* Document extract *
╭──
I’ve got a couple of big, emotional pieces coming up that i’m not looking forward to – and this is one of them. Right now, all my feelings are very close to the surface. Chronic pain has a way of stripping away everything you use to protect yourself, until there’s nothing left but the brutal, naked truth. There’s no energy for anything but coping.
It doesn’t have to be that way, but it does. I’ll tell you why.
I was going to my high school reunion. I’d been planning it for a while, and it was the night before i was to leave. I should have stayed home and gotten a solid 8hrs sleep, but i was dating this new guy, and i was falling for him like i’d never fallen for anybody. I went to his place and he made supper, and we lay in bed after, and he just held me all night. No sex -we hadn’t been intimate yet- but my body was on fire . I didn’t get a wink of sleep and i was punch drunk and stupid with lust. I went home and picked up my kids and my sister, and i set off on the drive to stay with my grandparents and attend my 10yr reunion, 833km away.
Yeah. I had no business behind the wheel for any distance, but i packed my 5yr old and my baby and my kid sister into my big ass old van and blithely navigated highway traffic. Yeah. To put all those precious people at grave risk apparently wasn’t enough for me, so i picked up a Belgian hitchhiker.
Yeah. I rolled my van 2 1/2 times. I threw that poor young man out and broke his collarbone. My oldest son still bears the scar from the deep scalp laceration. I could have killed them all: a stranger, my babies, and the sister i’d tried so hard to save.
Luckily, the only lasting damage i did was to myself. When we were finally stopped by a ditch culvert, upside down, i felt something just… i don’t know, give way in my back, and i knew it was bad.
╰──
* List of tasks *
1. Copy the car crash account word for word from "Yeah. I rolled" up to and including "it was bad.".
2. Write the next part of the car crash account, starting right after its last sentence.

(Source records)
╭──
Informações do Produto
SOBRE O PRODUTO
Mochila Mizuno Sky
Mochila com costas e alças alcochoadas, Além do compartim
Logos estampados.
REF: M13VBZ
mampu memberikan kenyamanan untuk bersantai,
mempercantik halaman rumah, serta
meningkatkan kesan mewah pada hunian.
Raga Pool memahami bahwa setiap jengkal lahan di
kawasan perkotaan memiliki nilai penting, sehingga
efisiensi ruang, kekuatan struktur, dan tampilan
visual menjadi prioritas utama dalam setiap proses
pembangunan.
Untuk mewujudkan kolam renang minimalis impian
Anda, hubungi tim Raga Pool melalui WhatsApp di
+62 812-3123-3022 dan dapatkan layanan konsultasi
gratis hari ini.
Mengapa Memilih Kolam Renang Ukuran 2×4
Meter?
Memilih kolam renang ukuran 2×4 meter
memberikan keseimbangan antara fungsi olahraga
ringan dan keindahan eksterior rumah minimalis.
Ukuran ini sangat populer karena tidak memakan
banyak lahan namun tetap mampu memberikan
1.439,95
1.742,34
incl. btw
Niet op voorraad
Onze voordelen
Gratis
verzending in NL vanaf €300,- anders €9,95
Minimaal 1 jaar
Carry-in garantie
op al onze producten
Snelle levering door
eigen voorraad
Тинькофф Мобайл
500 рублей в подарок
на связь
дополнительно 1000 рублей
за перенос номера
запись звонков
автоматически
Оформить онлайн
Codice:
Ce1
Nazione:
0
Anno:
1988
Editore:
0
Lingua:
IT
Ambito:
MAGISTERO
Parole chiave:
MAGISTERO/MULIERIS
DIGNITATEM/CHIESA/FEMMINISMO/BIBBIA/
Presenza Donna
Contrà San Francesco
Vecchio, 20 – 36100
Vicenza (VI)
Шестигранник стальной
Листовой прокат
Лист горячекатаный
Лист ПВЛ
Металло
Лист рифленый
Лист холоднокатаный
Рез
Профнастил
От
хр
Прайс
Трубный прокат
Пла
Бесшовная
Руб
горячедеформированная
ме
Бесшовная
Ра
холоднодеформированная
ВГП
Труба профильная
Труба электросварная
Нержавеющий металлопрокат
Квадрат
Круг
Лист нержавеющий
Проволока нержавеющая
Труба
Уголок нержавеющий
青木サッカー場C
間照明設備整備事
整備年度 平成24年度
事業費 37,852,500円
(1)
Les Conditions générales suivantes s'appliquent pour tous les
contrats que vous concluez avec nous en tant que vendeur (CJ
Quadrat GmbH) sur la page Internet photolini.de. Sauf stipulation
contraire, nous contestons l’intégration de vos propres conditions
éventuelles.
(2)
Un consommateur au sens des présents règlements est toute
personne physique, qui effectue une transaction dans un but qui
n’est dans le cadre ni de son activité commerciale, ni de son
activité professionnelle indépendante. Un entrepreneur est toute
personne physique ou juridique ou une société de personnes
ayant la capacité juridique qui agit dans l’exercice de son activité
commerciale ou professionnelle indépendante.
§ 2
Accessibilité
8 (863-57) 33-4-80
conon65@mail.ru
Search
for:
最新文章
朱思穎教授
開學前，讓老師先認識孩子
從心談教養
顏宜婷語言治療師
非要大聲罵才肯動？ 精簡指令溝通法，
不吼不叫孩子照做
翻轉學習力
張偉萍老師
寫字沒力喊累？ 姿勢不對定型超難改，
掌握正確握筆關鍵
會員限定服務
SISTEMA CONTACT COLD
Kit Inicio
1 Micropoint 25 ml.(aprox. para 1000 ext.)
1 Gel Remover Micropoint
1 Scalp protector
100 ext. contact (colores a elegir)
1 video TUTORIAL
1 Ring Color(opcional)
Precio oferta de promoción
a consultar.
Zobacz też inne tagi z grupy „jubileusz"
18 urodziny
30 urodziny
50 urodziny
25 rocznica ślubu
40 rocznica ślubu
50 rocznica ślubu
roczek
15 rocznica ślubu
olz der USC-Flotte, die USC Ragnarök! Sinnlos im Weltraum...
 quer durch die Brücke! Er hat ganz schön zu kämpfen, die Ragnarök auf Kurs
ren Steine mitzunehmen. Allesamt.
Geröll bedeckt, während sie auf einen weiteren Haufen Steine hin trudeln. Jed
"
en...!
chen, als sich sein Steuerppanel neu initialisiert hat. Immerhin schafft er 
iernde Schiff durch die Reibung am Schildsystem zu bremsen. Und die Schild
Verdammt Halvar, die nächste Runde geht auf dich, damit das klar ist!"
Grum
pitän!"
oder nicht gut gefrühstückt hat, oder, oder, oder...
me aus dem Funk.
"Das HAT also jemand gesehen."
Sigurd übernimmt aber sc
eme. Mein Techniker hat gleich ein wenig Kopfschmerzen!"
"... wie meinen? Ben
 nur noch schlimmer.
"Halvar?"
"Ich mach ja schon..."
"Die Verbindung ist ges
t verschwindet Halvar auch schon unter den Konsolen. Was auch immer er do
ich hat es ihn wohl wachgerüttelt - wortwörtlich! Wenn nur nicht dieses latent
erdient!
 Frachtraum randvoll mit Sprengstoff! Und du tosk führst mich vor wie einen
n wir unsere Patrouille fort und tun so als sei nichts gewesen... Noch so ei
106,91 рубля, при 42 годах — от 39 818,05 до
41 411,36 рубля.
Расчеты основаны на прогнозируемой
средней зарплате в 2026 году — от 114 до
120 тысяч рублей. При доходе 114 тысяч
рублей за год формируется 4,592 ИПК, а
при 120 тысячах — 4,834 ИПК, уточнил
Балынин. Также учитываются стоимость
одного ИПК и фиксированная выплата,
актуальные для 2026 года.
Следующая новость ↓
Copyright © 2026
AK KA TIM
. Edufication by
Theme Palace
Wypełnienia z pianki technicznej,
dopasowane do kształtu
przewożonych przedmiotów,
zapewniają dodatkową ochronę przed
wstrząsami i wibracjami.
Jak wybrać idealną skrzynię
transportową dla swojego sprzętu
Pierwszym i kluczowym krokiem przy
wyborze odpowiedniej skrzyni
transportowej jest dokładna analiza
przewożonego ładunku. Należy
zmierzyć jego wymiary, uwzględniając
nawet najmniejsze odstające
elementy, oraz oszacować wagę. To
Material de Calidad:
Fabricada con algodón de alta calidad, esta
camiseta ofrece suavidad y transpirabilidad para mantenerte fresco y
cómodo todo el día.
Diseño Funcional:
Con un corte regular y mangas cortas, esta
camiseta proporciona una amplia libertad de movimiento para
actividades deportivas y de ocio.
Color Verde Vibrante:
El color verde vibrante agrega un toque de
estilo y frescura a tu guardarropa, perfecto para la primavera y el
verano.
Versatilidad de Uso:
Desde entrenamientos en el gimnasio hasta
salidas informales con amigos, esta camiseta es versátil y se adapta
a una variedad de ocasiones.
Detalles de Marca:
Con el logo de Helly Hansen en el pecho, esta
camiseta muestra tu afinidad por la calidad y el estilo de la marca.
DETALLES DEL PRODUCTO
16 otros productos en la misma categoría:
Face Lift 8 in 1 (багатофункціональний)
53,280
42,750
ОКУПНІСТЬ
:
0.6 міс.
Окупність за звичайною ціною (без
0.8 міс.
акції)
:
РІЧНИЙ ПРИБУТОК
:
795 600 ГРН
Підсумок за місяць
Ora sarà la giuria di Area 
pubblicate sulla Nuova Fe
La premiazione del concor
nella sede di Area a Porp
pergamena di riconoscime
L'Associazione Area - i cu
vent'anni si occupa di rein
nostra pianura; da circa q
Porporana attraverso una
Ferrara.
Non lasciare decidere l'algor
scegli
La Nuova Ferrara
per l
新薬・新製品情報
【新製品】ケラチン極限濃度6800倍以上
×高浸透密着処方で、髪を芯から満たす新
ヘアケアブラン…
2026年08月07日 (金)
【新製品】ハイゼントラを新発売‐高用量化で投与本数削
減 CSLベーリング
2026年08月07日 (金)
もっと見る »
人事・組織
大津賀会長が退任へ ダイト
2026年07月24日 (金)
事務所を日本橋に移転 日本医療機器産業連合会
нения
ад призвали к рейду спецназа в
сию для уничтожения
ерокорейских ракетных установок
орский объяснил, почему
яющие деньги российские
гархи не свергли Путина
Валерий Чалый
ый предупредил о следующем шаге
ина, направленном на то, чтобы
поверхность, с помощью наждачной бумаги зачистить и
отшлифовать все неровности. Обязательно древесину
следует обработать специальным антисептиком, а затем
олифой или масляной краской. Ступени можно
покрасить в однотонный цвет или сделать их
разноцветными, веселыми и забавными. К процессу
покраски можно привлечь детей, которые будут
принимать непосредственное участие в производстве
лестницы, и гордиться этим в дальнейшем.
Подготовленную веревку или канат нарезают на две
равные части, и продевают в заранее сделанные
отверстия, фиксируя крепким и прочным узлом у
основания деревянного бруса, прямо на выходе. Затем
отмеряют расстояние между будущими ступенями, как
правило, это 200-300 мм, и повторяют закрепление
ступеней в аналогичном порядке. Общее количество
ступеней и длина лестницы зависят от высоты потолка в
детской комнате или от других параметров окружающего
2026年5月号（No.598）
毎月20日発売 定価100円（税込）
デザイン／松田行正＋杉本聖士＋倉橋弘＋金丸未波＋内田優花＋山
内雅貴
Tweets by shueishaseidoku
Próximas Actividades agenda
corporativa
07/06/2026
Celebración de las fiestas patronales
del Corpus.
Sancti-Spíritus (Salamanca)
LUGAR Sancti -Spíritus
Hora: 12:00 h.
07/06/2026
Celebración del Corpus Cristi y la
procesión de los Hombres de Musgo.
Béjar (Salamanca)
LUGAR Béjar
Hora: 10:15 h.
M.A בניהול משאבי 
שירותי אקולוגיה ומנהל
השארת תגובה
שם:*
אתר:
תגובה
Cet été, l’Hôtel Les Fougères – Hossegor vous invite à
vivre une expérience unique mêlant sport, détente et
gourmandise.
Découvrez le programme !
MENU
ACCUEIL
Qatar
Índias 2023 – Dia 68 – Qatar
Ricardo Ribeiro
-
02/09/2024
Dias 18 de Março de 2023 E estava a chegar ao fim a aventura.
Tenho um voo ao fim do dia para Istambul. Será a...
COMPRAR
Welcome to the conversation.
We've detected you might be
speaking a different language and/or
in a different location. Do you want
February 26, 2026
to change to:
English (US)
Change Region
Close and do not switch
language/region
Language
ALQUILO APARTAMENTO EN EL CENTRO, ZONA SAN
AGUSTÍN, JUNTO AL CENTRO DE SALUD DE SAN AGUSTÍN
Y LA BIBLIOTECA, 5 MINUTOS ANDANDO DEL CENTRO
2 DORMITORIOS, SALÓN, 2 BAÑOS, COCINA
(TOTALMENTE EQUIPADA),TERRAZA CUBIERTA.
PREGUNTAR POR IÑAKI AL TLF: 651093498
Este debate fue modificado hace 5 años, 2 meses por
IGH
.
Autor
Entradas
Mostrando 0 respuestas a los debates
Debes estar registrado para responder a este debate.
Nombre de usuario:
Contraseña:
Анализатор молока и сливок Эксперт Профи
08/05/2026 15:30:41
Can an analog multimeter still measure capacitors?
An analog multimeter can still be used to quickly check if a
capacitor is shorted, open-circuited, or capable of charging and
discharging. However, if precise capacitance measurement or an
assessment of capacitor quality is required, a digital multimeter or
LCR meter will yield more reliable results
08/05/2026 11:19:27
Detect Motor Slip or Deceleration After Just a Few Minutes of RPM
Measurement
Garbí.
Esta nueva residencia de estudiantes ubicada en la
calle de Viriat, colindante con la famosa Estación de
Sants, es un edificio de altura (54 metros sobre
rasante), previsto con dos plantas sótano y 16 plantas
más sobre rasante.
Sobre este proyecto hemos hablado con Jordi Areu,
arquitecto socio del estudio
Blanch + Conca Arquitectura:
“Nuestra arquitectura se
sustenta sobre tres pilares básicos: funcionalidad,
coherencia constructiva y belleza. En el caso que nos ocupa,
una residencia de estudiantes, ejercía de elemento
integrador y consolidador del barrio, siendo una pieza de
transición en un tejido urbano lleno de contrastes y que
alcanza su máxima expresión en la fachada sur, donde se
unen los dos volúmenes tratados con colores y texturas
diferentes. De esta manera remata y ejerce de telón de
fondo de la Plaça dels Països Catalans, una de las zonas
╰──
* Per-task answers *
1.
Yeah. I rolled my van 2 1/2 times. I threw that poor young man out and broke his collarbone. My oldest son still bears the scar from the deep scalp laceration. I could have killed them all: a stranger, my babies, and the sister i’d tried so hard to save.
Luckily, the only lasting damage i did was to myself. When we were finally stopped by a ditch culvert, upside down, i felt something just… i don’t know, give way in my back, and i knew it was bad.

2.
Yeah. I’d spent my entire school career being messed up and awkward and my reunion was no different. Such not surprise. Heh.
Although my back injury healed, i was experiencing widespread, diffuse muscle pain, which my truly spectacular family doctor suspected was Fibromyalgia. She sent me to a specialist who confirmed her suspicions. I don’t know how much you know about the condition, but all you really need to know is that i was in constant pain, and it never went away. My doctor tried everything and nothing gave me any relief until i found over-the-counter codeine, which i immediately began abusing all day, every day. I could go through a 250tab bottle in 5 days, easily. That’s a lot, like a dangerous lot. It still didn’t do enough, but i kept at it for about 5 or 6 yrs, when i quit it, cold turkey.
So how then, you may ask, did i cope with the pain that didn’t magically disappear, and in fact had become even worse, as of course is the way with an opioid addiction. Well, i had something else on my horizon, and that was Bipolar Disorder getting its hooks in me and with it came a hard drinking, party lifestyle. Oh, and it didn’t take long before i was so out of control that i couldn’t hide my dissociations any longer. Rather than just happening when i was undergoing extreme emotional distress or feared for my safety, it was happening at any time, and it was happening often.
So in other words, if i wasn’t feeling no pain because i was drunk off my ass, i was feeling no pain because i was completely dissociated from my body.
It’s taken years to get here, and i’ve traded one kind of pain for another. Now, i don’t mean that to sound as fatalistic and whiny as i know it does, but hey, i’m in a lot of pain. Physical pain. And i’m not running from it for the first time since my diagnosis over 20yrs ago. I’m not medicating with pills or booze, or street drugs, and i’m not leaving my body to escape it. I’m here and i’m feeling it and HOLY FRICKETY FRACK does it hurt. I can feel the pain in my body when i’m dreaming for pity’s sake.
But i needed to take control of my brain, and i knew the day would come when i’d have to work harder and do more in order to stay on track. I have to find a way to cope with this physical pain without abusing drugs or letting the inmates run my asylum.
Last year around this time i made a lot of hard decisions, and my reward is that i’m as fully present and conscious of myself, my surroundings, my situation, my relationships, my choices, and my desires as i have perhaps ever been before. No, not perhaps. Definitely. I’ve never been more capable of being who i want to be and doing what i want to do as i am right now.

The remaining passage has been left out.